マーナー氏は米国人で、1960年代に日本の大学で学ぶため来日し、卒業後も日本に留まり株式運用の世界に入りました。そのキャリアの前半においてはシュローダー・グループに長く勤務し、1996年にアトランティスに移り、以来、”Atlantis Japan Growth Fund”の運用責任者を務めています。このファンドは、ロンドン証券取引所に上場されているクローズドエンド型で、時価総額が580億円、総資産もほぼ同額です。

組入れ銘柄は200以上、セクターでは小売、電気機器、サービスなどが上位になっています。個別銘柄ではルネサンス(2378)、SUNX(6860)、エリアリンク(8914)、日本マイクロニクス(6871)、学情(2301)が上位5銘柄となっています(いずれも5月末)。

投資のスタンスとしては、中小型の成長・割安銘柄への投資中心。決算数値によるスクリーニングやアナリストレポートも利用するものの、それ以上に日常の生活や仕事の中で張り巡らせたアンテナでキャッチする情報を重視。IRミーティングで名前の出る同業他社の話なども貴重なヒント。こうしたボトムアップのアプローチでの投資が7〜8割を占める。

調査対象にはトップインタビューと会社(工場や店舗)訪問で企業を調査。アナリストのカバーの少ない中小型、新興〜地方取引所銘柄も対象に、割安な状態にある成長銘柄に投資して長期保有する方針です。こうした投資でマクロ環境に関わらず絶対的なプラスのリターンを追求するというものです。

3年ほど前に、あるセミナーでマーナー氏の講演を聞く機会がありました。その時のテーマは「中小型成長株投資について」。この分野の第一線で活躍するプロとして、中小型株投資の魅力を語り、一方で「大企業は“Dinosaur(恐竜)”だ」というスピーチが強く印象に残りました。

記録:
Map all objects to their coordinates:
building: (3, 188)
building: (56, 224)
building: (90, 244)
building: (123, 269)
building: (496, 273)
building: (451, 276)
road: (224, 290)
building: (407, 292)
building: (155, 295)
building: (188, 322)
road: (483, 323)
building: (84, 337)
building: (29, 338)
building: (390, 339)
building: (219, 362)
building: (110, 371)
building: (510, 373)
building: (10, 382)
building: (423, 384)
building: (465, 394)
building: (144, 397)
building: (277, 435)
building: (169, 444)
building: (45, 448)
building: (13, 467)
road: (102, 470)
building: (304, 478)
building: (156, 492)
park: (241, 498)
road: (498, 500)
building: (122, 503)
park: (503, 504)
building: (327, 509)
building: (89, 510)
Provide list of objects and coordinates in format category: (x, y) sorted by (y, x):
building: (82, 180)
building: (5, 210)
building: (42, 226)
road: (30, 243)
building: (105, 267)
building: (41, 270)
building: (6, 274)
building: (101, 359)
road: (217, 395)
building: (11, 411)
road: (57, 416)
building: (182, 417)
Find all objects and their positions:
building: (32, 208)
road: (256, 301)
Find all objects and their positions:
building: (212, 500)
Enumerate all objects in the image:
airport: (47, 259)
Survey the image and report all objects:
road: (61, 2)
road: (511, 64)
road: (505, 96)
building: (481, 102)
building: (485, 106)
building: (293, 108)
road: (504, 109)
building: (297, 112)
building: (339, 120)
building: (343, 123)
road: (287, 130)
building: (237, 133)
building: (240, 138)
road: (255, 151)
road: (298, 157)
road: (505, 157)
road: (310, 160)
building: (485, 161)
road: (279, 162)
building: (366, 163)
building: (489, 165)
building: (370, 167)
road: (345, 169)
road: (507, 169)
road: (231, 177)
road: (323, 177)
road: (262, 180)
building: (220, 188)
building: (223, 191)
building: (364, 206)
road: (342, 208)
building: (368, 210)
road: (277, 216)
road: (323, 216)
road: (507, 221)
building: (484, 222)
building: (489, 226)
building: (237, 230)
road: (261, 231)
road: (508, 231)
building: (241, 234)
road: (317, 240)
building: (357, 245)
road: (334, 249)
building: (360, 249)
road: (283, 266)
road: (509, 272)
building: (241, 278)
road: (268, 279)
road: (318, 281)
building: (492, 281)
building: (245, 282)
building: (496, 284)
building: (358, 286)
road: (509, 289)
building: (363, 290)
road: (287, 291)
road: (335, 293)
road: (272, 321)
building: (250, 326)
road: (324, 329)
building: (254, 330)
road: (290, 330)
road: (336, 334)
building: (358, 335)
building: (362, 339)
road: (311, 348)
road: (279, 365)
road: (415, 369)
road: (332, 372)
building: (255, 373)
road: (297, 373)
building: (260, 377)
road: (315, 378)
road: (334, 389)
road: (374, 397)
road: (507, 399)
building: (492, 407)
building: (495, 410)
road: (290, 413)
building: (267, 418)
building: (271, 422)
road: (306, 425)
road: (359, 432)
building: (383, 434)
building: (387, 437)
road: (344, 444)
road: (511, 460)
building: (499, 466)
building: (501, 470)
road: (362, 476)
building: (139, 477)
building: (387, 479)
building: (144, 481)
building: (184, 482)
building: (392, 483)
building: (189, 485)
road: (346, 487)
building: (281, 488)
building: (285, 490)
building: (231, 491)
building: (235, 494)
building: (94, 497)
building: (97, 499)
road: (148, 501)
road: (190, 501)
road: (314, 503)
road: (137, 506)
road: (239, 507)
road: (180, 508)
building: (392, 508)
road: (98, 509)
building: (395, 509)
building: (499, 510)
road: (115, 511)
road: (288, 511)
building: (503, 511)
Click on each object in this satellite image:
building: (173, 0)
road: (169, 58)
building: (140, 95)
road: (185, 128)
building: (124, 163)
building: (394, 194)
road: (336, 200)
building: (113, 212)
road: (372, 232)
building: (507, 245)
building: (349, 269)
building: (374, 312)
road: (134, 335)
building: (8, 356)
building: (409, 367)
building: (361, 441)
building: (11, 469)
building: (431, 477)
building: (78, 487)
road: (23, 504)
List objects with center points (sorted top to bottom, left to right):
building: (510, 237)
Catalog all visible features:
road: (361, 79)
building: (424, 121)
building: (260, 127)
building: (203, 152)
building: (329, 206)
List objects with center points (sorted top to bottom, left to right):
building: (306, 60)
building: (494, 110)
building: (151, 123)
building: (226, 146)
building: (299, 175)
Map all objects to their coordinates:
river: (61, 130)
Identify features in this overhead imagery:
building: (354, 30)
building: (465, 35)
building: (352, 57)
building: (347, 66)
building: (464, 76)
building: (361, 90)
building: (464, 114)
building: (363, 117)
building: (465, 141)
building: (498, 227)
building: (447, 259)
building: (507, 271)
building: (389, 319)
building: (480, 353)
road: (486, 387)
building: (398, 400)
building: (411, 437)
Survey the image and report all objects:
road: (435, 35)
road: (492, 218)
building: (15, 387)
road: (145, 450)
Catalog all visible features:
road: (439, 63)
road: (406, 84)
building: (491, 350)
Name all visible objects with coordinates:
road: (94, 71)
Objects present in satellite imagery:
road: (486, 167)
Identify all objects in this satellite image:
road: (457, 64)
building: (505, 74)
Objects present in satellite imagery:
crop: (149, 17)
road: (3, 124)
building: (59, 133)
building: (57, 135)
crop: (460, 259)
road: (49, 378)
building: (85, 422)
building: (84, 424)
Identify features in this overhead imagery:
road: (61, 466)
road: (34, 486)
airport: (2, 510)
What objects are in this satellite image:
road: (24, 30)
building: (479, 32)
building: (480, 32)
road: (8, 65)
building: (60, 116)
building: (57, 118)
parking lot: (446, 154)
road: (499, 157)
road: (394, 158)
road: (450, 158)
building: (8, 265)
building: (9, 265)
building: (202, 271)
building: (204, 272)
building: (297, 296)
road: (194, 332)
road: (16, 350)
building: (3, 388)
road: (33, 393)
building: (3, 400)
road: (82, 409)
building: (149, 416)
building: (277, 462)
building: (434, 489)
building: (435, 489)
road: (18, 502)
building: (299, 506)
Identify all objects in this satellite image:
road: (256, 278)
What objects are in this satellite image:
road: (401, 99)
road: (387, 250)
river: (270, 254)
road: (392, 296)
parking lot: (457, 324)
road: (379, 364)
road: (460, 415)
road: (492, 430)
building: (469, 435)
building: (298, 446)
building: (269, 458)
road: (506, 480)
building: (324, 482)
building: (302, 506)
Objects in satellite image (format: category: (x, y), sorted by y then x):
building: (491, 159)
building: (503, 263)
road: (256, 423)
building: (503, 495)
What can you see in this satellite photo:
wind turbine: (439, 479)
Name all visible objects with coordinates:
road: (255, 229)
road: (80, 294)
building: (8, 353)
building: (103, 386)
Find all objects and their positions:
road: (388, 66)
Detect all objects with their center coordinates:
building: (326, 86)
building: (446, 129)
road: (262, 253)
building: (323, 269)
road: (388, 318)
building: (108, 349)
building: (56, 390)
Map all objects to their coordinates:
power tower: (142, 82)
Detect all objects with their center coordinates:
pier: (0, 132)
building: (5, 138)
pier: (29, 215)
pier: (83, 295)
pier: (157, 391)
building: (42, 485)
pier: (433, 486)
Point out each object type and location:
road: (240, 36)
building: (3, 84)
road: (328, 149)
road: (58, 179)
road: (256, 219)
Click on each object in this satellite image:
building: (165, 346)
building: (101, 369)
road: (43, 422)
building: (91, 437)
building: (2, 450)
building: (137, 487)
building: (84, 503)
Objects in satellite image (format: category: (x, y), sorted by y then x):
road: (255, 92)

練習問題:
A: 本文によると、マーナー氏がアトランティスに移ったのは何年ですか?
B: 本文のうち、「投資のスタンスとしては、中小」から「ンを追求するというものです。」までをそのまま書き写してください。

解答例:
A: 1996年です。

B:
投資のスタンスとしては、中小型の成長・割安銘柄への投資中心。決算数値によるスクリーニングやアナリストレポートも利用するものの、それ以上に日常の生活や仕事の中で張り巡らせたアンテナでキャッチする情報を重視。IRミーティングで名前の出る同業他社の話なども貴重なヒント。こうしたボトムアップのアプローチでの投資が7〜8割を占める。

調査対象にはトップインタビューと会社(工場や店舗)訪問で企業を調査。アナリストのカバーの少ない中小型、新興〜地方取引所銘柄も対象に、割安な状態にある成長銘柄に投資して長期保有する方針です。こうした投資でマクロ環境に関わらず絶対的なプラスのリターンを追求するというものです。